Quelques petits essais suggèrent que certaines plantes peuvent améliorer les enzymes hépatiques ou la graisse échographique, mais les preuves sont préliminaires, les tailles d'échantillon sont petites, et plusieurs plantes couramment utilisées présentent un risque réel d'hépatotoxicité. Si vous souhaitez explorer cette voie, faites-le avec un praticien qualifié et informez votre médecin — surtout si vous prenez des médicaments sur ordonnance.

Qu'est-ce qui compte vraiment le plus pour moi à faire ensuite ?

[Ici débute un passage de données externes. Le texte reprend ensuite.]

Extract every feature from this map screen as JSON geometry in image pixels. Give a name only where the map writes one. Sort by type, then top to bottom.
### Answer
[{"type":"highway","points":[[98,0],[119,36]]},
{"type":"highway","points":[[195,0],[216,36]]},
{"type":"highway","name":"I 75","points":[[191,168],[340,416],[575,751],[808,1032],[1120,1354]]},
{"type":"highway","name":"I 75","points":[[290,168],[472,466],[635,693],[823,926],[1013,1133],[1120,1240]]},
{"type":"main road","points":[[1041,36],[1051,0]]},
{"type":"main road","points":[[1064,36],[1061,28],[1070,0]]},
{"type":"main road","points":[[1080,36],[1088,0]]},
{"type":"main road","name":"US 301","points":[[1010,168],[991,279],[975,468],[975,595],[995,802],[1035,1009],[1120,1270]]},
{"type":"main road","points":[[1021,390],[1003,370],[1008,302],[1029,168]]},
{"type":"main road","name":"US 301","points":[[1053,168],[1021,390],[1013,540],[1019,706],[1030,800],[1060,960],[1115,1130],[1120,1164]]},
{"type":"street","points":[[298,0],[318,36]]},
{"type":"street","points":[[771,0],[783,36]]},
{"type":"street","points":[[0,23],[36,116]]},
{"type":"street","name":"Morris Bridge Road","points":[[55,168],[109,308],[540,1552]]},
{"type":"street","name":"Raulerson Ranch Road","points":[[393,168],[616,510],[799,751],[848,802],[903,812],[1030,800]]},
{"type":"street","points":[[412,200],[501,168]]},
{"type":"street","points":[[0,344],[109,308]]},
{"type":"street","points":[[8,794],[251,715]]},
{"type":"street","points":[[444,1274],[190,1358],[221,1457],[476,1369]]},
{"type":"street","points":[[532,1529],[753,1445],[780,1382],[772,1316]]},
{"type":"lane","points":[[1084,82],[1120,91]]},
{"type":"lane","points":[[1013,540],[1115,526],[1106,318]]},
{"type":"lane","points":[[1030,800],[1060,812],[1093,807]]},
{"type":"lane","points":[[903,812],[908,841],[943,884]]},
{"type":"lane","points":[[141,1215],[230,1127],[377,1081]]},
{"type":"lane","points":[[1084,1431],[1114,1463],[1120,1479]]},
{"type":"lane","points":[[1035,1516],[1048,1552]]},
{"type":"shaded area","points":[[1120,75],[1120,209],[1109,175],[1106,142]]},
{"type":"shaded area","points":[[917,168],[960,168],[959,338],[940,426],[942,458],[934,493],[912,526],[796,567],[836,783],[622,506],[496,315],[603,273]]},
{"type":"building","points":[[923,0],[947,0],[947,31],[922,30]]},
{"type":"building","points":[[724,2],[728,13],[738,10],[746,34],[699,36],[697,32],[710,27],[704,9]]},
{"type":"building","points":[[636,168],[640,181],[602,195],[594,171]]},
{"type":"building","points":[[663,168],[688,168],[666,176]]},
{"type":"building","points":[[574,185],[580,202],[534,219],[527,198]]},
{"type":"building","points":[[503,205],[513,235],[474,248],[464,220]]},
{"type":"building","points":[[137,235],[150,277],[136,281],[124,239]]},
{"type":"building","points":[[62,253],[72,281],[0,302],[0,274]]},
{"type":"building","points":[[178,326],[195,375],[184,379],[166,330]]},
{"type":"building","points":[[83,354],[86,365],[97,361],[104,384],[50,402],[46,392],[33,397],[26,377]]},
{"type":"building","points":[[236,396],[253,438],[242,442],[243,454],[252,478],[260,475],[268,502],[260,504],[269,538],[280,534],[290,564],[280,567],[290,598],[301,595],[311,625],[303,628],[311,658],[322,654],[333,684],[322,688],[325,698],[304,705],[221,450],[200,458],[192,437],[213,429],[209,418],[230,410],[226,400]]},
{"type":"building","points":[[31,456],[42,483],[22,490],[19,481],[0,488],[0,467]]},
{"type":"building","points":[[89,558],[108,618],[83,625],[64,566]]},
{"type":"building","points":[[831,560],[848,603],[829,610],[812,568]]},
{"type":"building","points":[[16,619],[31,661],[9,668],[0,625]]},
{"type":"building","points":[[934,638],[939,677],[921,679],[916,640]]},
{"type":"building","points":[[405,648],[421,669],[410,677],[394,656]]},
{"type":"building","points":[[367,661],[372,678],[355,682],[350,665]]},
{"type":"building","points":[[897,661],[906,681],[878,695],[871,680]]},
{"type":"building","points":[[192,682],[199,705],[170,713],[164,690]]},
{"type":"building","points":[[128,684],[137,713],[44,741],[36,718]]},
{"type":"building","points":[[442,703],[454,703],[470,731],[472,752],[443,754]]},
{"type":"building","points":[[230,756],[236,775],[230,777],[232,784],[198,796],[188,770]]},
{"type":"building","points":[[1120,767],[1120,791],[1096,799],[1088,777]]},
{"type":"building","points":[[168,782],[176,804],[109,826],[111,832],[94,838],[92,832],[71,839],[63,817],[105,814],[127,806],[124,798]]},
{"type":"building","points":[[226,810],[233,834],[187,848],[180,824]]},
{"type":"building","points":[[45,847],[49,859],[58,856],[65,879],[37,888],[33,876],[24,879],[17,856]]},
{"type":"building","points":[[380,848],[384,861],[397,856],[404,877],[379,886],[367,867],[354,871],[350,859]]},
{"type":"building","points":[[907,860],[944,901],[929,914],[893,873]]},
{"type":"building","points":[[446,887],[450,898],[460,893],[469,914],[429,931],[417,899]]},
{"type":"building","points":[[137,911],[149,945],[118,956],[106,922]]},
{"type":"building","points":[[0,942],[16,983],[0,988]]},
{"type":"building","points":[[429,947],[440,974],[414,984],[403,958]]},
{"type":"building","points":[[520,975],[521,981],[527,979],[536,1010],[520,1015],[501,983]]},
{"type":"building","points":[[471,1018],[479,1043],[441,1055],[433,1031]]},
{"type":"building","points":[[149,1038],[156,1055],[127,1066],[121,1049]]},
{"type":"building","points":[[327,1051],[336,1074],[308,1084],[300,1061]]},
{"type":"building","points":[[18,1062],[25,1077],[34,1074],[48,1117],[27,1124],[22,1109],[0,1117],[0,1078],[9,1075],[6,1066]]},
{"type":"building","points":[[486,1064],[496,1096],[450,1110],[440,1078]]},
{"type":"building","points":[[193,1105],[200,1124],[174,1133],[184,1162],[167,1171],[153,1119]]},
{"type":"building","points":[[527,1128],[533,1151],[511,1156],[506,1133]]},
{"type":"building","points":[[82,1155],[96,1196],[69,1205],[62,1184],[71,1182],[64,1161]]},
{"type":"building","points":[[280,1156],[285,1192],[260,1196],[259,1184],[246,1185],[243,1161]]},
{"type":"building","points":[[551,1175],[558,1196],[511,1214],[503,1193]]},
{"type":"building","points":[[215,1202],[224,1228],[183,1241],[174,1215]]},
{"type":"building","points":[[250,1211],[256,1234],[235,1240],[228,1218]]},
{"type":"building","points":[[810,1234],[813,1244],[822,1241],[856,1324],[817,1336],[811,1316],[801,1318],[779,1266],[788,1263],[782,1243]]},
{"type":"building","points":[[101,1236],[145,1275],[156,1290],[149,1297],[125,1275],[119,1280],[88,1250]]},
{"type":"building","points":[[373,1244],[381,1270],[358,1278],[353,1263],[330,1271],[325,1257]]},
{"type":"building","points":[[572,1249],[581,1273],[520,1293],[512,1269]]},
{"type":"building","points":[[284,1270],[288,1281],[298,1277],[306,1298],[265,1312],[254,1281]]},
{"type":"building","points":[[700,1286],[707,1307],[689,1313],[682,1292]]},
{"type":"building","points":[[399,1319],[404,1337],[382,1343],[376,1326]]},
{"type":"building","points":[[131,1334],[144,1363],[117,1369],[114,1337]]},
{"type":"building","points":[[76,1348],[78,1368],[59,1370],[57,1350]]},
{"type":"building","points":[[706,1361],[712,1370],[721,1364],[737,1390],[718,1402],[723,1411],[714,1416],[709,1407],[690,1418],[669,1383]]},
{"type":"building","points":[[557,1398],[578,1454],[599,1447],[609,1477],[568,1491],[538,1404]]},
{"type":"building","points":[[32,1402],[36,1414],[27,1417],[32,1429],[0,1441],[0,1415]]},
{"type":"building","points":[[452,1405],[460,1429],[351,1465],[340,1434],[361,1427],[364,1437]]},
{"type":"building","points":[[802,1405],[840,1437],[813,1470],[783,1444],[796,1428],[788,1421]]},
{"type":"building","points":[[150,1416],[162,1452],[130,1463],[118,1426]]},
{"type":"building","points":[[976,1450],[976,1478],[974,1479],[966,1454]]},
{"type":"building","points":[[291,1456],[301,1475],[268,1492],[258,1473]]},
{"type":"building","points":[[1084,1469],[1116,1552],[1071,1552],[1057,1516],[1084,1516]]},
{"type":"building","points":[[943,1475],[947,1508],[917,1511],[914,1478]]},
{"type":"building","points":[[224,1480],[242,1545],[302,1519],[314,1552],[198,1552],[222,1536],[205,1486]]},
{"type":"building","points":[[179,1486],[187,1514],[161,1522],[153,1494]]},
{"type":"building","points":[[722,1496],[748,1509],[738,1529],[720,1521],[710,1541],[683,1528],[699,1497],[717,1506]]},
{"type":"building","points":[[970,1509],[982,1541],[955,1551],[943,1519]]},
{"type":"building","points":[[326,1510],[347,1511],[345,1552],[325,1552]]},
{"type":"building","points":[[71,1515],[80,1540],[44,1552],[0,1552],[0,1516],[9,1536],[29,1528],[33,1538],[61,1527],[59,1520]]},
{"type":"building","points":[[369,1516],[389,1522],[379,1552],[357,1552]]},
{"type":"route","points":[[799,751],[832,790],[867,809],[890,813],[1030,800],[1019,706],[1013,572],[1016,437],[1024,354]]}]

Obtenez une évaluation du risque de fibrose, pas seulement une échographie de contrôle. Comprenez votre tableau métabolique — glucose, insuline, lipides, apnée du sommeil. Ensuite, agissez sur les leviers que vous pouvez réellement actionner : sommeil, horaires des repas, alcool, mouvement, charge de stress. Et envisagez de faire examiner votre cas par plus d'un système, car la question qui ne vous a pas été posée est peut-être celle qui compte.

Que faire ensuite

Commencez par la question à laquelle vos soins actuels n'ont pas répondu : quel risque de fibrose portez-vous réellement, et qu'est-ce qui alimente spécifiquement la graisse dans votre foie ?

1. Demandez à votre médecin une évaluation du risque de fibrose — un FIB-4 à partir d'analyses sanguines de routine, ou un FibroScan si disponible. C'est l'étape suivante la plus utile, et elle diffère d'une simple répétition de l'échographie.

2. Demandez un bilan métabolique : insuline à jeun, HbA1c, lipides, thyroïde, et un dépistage de l'apnée du sommeil. La graisse dans le foie est généralement un signal métabolique, et ces tests vous indiquent quel levier est réellement bloqué.

3. Laissez plus d'un système examiner votre cas spécifique. Publiez-le sur Rebirthealth, où des conseillers issus de la médecine moderne, de la médecine traditionnelle chinoise, de l'ayurvéda et de la physiologie corps-esprit l'examinent indépendamment, puis évaluent par les pairs les propositions des autres. Vous découvrirez peut-être que la question que vous vous posez n'est pas la seule qui vaille la peine d'être posée.

Important : Cet article vise à élargir votre compréhension et à vous aider à poser de meilleures questions. Il ne remplace pas des soins médicaux professionnels. Si vous avez une stéatose hépatique, des enzymes hépatiques anormales ou tout symptôme préoccupant, veuillez consulter un médecin qualifié avant de modifier votre traitement, votre alimentation, vos compléments ou vos médicaments.

Références

1. Younossi et al., 2016. Global epidemiology of nonalcoholic fatty liver disease—meta-analytic assessment of prevalence, incidence, and outcomes. Hepatology.

2. Chalasani et al., 2018. The diagnosis and management of nonalcoholic fatty liver disease: practice guidance from the American Association for the Study of Liver Diseases. Hepatology.

3. Liu et al., 2013. Herbal medicines for fatty liver diseases. Cochrane Database of Systematic Reviews.

4. Kumar et al., 2013. Ayurvedic management of non-alcoholic fatty liver disease: a review of clinical evidence. Journal of Ayurveda and Integrative Medicine.

5. Targher et al., 2020. Non-alcoholic fatty liver disease and sleep duration, sleep quality, and obstructive sleep apnea: a narrative review. Metabolism.